Records contained in a dataset:

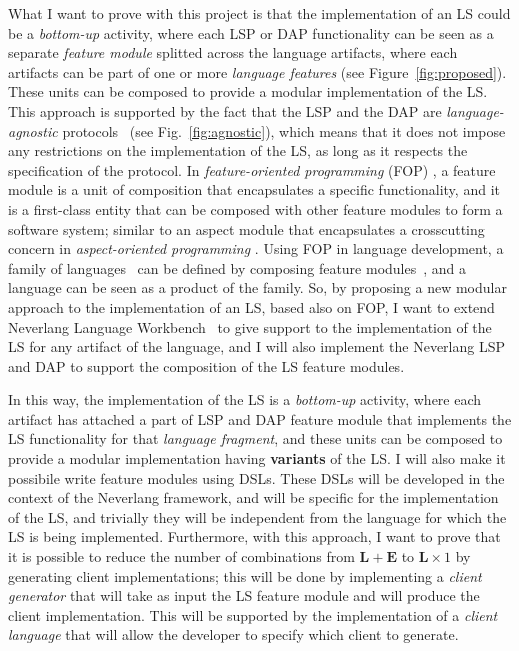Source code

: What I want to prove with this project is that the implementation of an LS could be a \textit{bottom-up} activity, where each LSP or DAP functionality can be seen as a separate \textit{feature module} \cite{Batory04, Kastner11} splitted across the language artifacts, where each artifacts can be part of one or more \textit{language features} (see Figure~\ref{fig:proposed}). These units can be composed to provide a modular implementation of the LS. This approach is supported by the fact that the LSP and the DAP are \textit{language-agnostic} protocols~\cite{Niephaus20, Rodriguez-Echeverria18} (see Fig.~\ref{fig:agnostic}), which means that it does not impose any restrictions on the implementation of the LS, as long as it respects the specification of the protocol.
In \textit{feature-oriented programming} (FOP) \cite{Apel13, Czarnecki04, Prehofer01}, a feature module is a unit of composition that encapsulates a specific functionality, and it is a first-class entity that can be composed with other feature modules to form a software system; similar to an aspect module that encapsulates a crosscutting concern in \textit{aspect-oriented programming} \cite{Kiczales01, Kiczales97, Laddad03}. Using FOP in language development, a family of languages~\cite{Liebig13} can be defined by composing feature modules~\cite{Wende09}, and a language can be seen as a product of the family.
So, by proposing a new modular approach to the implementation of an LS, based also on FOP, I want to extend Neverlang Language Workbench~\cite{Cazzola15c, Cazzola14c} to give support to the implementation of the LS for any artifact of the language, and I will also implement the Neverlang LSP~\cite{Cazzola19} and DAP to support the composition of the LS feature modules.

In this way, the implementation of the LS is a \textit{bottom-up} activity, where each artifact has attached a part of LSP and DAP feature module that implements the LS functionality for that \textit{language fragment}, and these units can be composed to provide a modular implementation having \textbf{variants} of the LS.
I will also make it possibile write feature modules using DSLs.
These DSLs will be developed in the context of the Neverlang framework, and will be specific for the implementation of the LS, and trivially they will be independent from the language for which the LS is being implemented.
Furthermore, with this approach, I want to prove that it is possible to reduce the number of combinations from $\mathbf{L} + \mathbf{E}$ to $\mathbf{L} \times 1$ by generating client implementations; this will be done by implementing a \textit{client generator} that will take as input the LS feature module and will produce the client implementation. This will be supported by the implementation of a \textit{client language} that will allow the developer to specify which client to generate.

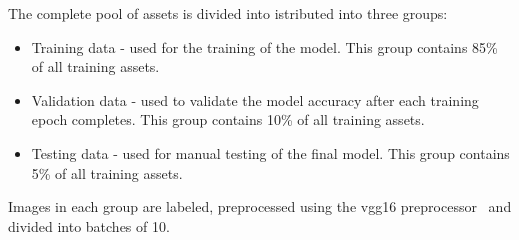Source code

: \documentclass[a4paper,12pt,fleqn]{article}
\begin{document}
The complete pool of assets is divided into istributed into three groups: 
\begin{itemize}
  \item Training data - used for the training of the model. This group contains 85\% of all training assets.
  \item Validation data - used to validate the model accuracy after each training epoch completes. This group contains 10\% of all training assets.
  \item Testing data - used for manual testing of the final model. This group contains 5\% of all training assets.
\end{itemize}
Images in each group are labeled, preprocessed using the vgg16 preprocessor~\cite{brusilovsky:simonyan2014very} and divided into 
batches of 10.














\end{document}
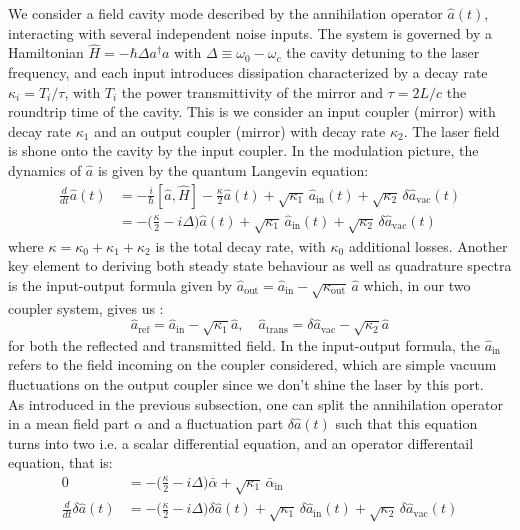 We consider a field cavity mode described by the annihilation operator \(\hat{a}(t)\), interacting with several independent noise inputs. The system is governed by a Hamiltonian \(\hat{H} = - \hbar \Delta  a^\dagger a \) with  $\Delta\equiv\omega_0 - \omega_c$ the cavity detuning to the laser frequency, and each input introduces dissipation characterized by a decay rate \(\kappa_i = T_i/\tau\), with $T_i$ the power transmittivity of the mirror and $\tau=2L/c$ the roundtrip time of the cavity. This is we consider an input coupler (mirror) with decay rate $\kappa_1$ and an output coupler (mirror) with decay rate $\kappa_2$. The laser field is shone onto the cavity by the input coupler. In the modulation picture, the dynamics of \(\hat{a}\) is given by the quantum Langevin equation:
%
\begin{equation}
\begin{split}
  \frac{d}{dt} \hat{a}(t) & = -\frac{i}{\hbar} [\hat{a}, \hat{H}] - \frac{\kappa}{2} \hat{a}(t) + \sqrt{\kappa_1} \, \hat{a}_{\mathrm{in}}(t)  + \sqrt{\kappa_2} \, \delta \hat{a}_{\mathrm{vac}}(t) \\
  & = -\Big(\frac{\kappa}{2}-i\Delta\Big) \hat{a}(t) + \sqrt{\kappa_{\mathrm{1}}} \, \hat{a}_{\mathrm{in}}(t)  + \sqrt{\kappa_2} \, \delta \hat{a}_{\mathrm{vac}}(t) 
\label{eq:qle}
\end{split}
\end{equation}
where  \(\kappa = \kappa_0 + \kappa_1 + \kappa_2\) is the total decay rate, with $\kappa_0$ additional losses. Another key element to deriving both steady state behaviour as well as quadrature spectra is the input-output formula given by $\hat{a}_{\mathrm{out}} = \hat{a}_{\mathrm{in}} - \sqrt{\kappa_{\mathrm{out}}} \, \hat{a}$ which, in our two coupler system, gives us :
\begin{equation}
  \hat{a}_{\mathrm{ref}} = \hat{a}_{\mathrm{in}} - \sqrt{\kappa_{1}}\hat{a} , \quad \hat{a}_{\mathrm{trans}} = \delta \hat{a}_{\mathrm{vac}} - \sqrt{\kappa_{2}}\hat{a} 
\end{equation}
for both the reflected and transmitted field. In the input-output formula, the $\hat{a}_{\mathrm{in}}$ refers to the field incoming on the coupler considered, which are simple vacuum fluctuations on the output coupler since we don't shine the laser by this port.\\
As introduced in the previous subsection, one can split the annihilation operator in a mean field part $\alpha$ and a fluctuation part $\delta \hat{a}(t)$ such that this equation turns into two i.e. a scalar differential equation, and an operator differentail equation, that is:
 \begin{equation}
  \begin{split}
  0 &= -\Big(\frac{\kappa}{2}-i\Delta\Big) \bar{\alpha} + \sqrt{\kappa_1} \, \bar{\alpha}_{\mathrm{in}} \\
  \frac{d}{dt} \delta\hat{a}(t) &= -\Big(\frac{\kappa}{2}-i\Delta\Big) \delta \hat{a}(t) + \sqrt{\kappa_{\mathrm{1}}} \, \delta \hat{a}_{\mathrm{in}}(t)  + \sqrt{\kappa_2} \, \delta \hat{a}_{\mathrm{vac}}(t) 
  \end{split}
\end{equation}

- AIM OF THE TASK: Which lines of the data contain "contains"? Copy them all.

- ANSWER TO THIS EXERCISE:
  \item Training data - used for the training of the model. This group contains 85\% of all training assets.
  \item Validation data - used to validate the model accuracy after each training epoch completes. This group contains 10\% of all training assets.
  \item Testing data - used for manual testing of the final model. This group contains 5\% of all training assets.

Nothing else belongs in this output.